* **Problem statement**
The following data has a line with "left elbow: (499, 383)" and a line with "left hip: (676, 228)". Write out exactly those lines and all the lines between them.

····················

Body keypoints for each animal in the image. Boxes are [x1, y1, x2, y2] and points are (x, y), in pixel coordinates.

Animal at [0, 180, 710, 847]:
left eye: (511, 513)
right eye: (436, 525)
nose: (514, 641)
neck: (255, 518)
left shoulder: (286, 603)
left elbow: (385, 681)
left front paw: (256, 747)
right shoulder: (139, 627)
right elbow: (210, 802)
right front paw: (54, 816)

····················

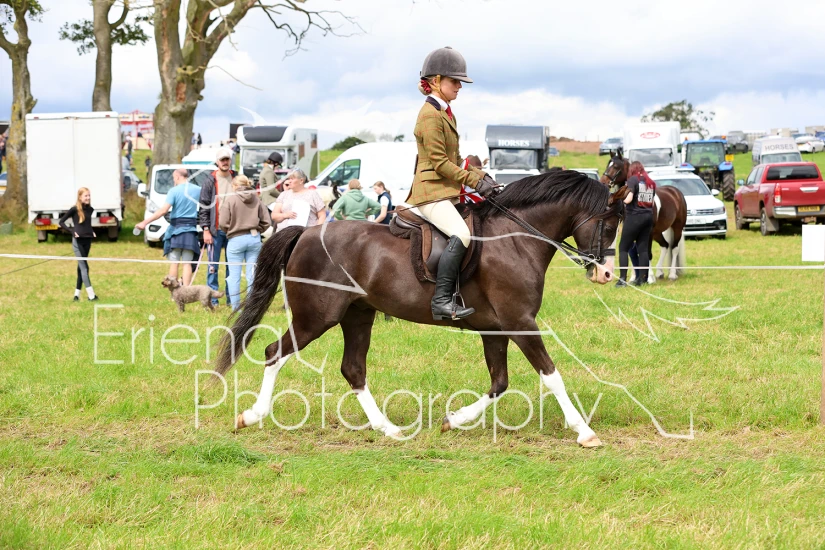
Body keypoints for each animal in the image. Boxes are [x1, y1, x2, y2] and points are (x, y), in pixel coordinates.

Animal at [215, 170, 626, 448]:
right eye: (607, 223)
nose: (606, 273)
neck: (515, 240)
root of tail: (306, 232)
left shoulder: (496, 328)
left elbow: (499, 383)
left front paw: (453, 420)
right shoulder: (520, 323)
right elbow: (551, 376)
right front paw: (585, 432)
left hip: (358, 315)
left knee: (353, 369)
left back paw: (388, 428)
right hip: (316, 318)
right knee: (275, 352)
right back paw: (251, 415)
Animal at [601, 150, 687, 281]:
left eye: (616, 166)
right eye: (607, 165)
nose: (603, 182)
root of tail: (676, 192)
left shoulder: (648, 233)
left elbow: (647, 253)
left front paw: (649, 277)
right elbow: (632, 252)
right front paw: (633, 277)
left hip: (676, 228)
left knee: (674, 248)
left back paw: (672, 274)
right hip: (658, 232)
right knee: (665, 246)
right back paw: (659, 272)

····················

* **Result**
left elbow: (499, 383)
left front paw: (453, 420)
right shoulder: (520, 323)
right elbow: (551, 376)
right front paw: (585, 432)
left hip: (358, 315)
left knee: (353, 369)
left back paw: (388, 428)
right hip: (316, 318)
right knee: (275, 352)
right back paw: (251, 415)
Animal at [601, 150, 687, 281]:
left eye: (616, 166)
right eye: (607, 165)
nose: (603, 182)
root of tail: (676, 192)
left shoulder: (648, 233)
left elbow: (647, 253)
left front paw: (649, 277)
right elbow: (632, 252)
right front paw: (633, 277)
left hip: (676, 228)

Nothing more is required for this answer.